I've written a simple .bat file to monitor the ping between my PC and Google (in an attempt to monitor roughly the health of the network, and record any dropouts).
The following is in a file called Pingtest.bat
@ECHO OFF
:LOOPSTART
FOR /F "tokens=* USEBACKQ" %%i IN ('%DATE:~0% %TIME:~0,8%') DO (SET "TIMED=%%i")
FOR /F "tokens=* USEBACKQ" %%g IN (`ping -n 1 -w 10000 www.google.co.uk`) do (SET "PING=%%g")
FOR /F "tokens=3 delims=," %%a in ("%PING%") do (set AVG_PING=%%a)
SET AVG_PING=%AVG_PING:~11,-2%
set /a varCheck=%AVG_PING%
IF %VarCheck%==%AVG_PING% (goto :OUTPUT) else (goto :ERROR)
:ERROR
SET AVG_PING=ERROR
:OUTPUT
SET OUTPUT=%TIMED% %AVG_PING%
echo %OUTPUT% >> Pingtest.txt
set "TIMED="
set "PING="
set "AVG_PING="
set "varCheck="
timeout /t 5 /nobreak > NUL
GOTO LOOPSTART
Every 5 seconds, this outputs a timestamp and the ping result in ms (e.g. 23/07/2021 23:35:40 15
) and appends it to the Pingtest.txt file. This should run indefinitely.

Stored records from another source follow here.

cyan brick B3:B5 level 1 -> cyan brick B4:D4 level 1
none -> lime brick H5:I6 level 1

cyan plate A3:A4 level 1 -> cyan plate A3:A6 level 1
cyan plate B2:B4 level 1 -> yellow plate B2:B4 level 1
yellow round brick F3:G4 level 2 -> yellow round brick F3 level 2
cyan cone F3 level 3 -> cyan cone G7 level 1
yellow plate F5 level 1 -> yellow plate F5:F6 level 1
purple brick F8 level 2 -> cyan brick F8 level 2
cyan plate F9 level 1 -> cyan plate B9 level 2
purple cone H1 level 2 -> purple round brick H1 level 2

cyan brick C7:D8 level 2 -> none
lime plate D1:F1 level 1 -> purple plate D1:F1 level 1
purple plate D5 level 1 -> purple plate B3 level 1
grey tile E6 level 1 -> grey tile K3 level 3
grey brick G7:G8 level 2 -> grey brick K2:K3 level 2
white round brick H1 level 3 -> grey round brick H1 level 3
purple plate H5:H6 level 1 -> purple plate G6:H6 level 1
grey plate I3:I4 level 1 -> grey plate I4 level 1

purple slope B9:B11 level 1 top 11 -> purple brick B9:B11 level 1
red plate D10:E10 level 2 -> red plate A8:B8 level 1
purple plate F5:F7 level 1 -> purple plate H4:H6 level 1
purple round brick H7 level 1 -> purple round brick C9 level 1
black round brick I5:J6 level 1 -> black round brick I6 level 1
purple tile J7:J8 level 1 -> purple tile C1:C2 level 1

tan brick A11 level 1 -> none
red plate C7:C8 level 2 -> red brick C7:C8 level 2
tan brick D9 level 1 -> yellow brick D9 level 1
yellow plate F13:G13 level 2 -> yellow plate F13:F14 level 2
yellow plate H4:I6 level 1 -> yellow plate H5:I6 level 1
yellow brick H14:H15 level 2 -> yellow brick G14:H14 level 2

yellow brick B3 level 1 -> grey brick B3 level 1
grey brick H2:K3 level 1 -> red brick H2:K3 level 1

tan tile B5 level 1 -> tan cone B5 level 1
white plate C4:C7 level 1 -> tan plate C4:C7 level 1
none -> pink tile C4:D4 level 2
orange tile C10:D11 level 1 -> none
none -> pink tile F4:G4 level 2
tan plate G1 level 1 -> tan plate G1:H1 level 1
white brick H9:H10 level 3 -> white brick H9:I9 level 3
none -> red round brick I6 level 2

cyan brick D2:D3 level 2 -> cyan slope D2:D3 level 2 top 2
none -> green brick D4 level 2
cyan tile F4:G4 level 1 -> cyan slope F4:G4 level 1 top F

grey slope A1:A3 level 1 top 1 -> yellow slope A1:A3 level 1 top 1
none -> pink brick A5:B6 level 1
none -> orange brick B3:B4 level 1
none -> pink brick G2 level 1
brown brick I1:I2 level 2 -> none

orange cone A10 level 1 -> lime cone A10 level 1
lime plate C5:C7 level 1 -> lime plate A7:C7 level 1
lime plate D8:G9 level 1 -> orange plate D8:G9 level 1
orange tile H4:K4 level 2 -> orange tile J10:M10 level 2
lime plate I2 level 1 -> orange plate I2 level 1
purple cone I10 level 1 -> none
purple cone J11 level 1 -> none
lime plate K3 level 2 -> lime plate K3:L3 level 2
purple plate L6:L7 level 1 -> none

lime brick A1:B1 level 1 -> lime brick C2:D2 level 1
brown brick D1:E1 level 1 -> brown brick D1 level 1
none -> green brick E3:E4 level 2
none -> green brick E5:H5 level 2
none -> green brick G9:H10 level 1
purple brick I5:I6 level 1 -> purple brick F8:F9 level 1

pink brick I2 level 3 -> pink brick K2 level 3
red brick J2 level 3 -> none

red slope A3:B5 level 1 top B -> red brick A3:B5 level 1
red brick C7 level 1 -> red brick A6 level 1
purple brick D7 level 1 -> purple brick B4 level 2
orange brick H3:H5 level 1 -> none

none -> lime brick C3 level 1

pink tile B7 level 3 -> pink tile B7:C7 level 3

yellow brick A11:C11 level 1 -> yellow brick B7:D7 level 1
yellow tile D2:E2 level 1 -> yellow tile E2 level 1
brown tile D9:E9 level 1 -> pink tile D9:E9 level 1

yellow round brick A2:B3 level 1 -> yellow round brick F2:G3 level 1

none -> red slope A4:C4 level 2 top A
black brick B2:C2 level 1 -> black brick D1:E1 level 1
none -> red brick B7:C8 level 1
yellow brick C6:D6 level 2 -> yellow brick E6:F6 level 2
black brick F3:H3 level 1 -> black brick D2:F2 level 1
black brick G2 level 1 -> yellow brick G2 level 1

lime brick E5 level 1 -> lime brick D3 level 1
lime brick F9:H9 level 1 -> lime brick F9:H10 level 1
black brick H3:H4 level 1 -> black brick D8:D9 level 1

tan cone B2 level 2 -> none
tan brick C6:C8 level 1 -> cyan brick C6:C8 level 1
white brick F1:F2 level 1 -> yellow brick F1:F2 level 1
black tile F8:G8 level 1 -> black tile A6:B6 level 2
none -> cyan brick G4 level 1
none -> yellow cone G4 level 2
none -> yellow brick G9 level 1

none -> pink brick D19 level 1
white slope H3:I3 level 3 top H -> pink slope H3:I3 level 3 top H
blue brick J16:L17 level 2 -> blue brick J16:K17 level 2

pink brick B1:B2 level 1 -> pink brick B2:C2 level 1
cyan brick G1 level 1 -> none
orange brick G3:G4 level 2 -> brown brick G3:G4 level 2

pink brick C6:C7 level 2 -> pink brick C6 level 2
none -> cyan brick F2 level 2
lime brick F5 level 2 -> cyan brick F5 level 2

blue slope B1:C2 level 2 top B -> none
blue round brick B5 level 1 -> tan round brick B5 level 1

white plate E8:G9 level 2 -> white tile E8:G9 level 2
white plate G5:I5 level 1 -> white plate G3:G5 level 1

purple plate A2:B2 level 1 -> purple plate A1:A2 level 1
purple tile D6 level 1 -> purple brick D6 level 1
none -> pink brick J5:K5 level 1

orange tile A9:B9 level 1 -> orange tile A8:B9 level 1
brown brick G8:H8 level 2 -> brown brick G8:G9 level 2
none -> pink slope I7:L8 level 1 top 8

This .bat file is executed via a .vbs file which executes the .bat silently (code from this post), executed at startup.
The issue is that I would expect this code to run indefinitely until the user session ended (shutdown/logoff), but the code seems to stop on its own after ~350 executions (~30 mins). Is there a reason for this, and can this by bypassed/resolved such that the code can run indefinitely?
P.S. Fully aware this is is probably awfully-written code, so open to any feedback/improvements.